In terms of production, the US Bureau of Safety and Environmental Enforcement finds 1.6 million barrels per day in offshore oil production is offline because of the storm. That represents about 84% of total US oil production in the gulf. Hurricane Katrina, the massive category 5 storm, shut in 90% of gulf production 15 years ago. Traders may have already factored much of that, watching Laura’s development as it crossed the Atlantic. Formal data on US petroleum inventories will almost certainly move the needle later in the day, though the US market is not the global economy. Economists at ING find that manufacturing activity in Singapore has slowed down and GDP is likely to come in at -8.2% in the third quarter. S&P Global Platts, meanwhile, notes that stockpiles off Fujairah were at 26.68 million barrels as of Monday, up 11% from the previous week and the largest weekly gain since late February.

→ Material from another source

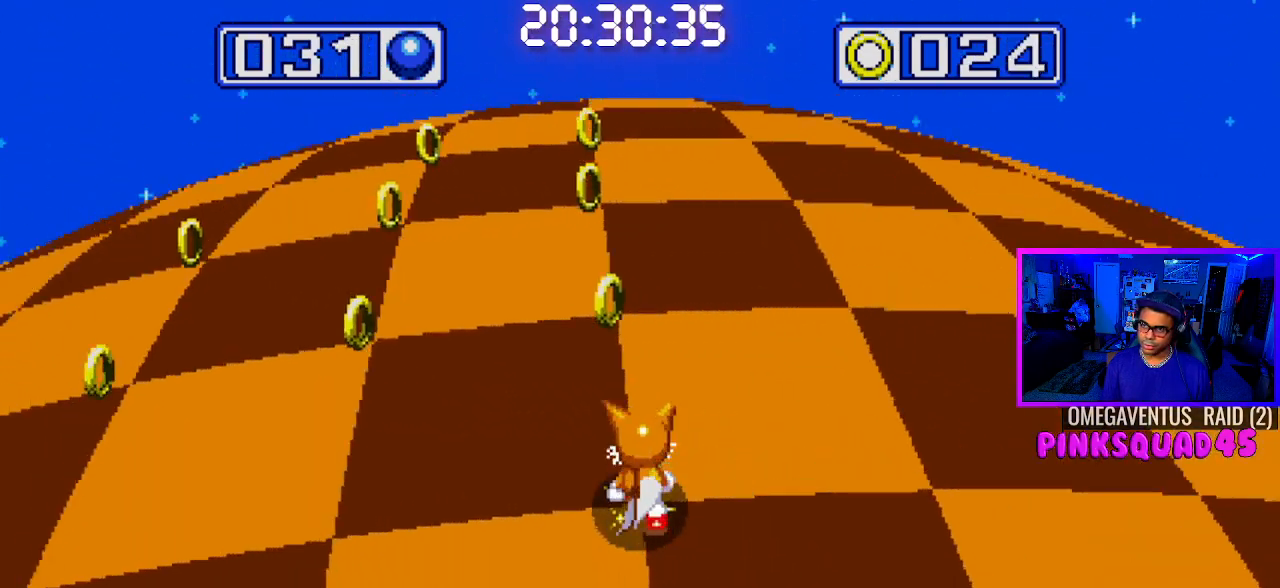
{"buttons": ["DPAD_LEFT"], "left_stick": "center", "right_stick": "center", "events": [[450, "DPAD_LEFT", "down"]]}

“Demand has been really, really bad, it’s bad for all categories,” a Fujairah-based source told Platts. “It’s been bad for gasoline, bad for gasoil and bad for bunkers.”
Equities and commodities both got a boost early this week on optimism surrounding the so-called Phase 1 trade deal between the United States and China. Apart from economic issues, the rise of China is making the United States nervous, encouraging some analysts to ponder if military conflict is inevitable. Sensing the clash, Chinese Foreign Minister Wang Yi pointed to the US dismantling of the liberal order as the cause of much of the global tension. A new Cold War goes against the grain, he said.
“And I think countries in the world are not going to be behind this mentality,” he added. “Instead we are going to join hand to oppose anyone who is trying to drag us back into that ‘law of the jungle’.”
Elsewhere, there’s no let up in tensions in the Mediterranean region. Turkey continues to take an aggressive posture, sensing a leadership vacuum in the region. With Lebanon hobbled by a weak economy, an even weaker government and the devastation from the massive explosion at the port in Beirut, both Israel and Hezbollah have grown restless. Israel early Wednesday fired on suspected Hezbollah targets near the shared border, an incident the Lebanese government swiftly denounced. Emboldened perhaps by the recent visit by US Secretary of State Mike Pompeo, Israeli Prime Minister Benjamin Netanyahu issued a stark warning to Hezbollah’s paramilitary forces.
“We shall react forcefully to any attack against us,” he said in a statement. “I advise Hezbollah not to test Israel’s strength.”